Her Genel Müdür kuruma mutlaka katkı sağlamıştır ama önce Cem, haber bültenlerin, radyo ve televizyon için ayrı ayrı olmasını sağladı. Televizyonda muhabirlere olay yerinden anlatım getirdi, radyo haberlerine ses unsuru girdi. İsmail Cem, haber Merkezine güvendiğini belli etti, batıda nasıl oluyorsa siz de onu yapmaya çalışın dercesine imkân sundu. Radyo 2 bunun en güzel örneğidir, bölgelerle kurulan bağlantılar ile bültenlerimize giremeyen detaylar, muhabirlerimizin anlatımı ile kamuoyuna sunuldu. İsmail Cem, ülkemiz televizyon haberciliğinde de bu gün geldiğimiz sistemi başlattı.
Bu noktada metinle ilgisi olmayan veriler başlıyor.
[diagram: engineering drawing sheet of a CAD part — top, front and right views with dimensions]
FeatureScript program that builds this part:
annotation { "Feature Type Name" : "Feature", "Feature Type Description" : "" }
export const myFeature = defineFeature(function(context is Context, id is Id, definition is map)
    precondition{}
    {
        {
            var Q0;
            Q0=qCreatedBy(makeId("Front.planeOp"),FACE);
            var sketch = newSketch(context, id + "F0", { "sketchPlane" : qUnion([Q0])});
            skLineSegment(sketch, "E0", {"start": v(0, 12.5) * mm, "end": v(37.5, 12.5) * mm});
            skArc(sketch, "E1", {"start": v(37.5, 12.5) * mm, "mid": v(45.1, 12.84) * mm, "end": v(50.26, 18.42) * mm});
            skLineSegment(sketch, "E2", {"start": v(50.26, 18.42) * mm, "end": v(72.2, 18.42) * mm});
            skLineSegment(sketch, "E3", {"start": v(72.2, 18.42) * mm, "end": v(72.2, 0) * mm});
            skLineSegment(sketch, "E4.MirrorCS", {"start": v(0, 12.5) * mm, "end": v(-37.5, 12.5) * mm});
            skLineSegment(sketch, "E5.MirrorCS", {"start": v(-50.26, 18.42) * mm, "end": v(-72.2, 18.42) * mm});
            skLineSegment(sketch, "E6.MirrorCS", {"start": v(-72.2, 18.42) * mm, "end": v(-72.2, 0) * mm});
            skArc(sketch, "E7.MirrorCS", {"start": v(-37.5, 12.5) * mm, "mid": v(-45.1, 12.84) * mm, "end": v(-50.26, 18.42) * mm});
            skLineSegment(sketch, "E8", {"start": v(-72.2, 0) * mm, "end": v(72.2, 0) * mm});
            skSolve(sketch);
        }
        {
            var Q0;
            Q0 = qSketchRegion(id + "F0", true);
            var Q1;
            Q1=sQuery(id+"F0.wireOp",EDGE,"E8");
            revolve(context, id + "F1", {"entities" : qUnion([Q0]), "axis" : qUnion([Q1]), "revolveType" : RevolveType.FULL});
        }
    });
Meclis bürosu da bu sisteme geçti, önceleri, yakın olduğu için bant kuruma gönderilirdi sonraki yıllarda ise doğrudan hat kurularak meclis ile bağlantı sağlandı ve haber geçilmeye başlanıldı. İsmail Cem dönemini aktif yayıncılık açısından daha parlak görürüm.
TRT özellikle de Haber Dairesi siyasilerin her zaman elini soktuğu bir yer olmuştur. Hele koalisyon dönemlerinde bu sıkıntı çok daha artarak yaşanmıştır. Siyasi atmosfer çok rahat çalışmaya müsait değildi, İsmail Cem de böyle bir şansızlıkla TRT’den çabuk ayrıldı diye düşünürüm.”
Okay Göçer 1965 yılında eğitimci Gülseren Hanımla evlendi, çiftin Besim adında bir oğlu, Elif ve Leyla adında da iki torunu var.